◆ What to do ◆
Read the entries that follow and give each one again precisely.

◆ Items from a dataset ◆
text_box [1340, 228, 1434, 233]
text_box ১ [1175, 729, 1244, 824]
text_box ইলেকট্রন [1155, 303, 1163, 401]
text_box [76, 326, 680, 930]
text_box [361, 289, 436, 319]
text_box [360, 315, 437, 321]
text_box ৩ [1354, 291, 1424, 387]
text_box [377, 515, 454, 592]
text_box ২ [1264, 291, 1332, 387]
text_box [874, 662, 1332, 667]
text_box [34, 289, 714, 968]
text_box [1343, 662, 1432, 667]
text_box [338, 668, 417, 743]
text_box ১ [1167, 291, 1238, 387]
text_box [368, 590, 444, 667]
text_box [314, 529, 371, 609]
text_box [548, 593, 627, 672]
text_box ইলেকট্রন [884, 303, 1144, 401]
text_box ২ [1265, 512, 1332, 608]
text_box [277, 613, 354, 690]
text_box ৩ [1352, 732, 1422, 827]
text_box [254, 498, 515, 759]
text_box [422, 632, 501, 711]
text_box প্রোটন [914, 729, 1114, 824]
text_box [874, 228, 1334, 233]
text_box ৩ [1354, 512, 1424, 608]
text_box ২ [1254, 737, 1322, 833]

◆ Answer section ◆
text_box [1340, 228, 1434, 233]
text_box ১ [1175, 729, 1244, 824]
text_box ইলেকট্রন [1155, 303, 1163, 401]
text_box [76, 326, 680, 930]
text_box [361, 289, 436, 319]
text_box [360, 315, 437, 321]
text_box ৩ [1354, 291, 1424, 387]
text_box [377, 515, 454, 592]
text_box ২ [1264, 291, 1332, 387]
text_box [874, 662, 1332, 667]
text_box [34, 289, 714, 968]
text_box [1343, 662, 1432, 667]
text_box [338, 668, 417, 743]
text_box ১ [1167, 291, 1238, 387]
text_box [368, 590, 444, 667]
text_box [314, 529, 371, 609]
text_box [548, 593, 627, 672]
text_box ইলেকট্রন [884, 303, 1144, 401]
text_box ২ [1265, 512, 1332, 608]
text_box [277, 613, 354, 690]
text_box ৩ [1352, 732, 1422, 827]
text_box [254, 498, 515, 759]
text_box [422, 632, 501, 711]
text_box প্রোটন [914, 729, 1114, 824]
text_box [874, 228, 1334, 233]
text_box ৩ [1354, 512, 1424, 608]
text_box ২ [1254, 737, 1322, 833]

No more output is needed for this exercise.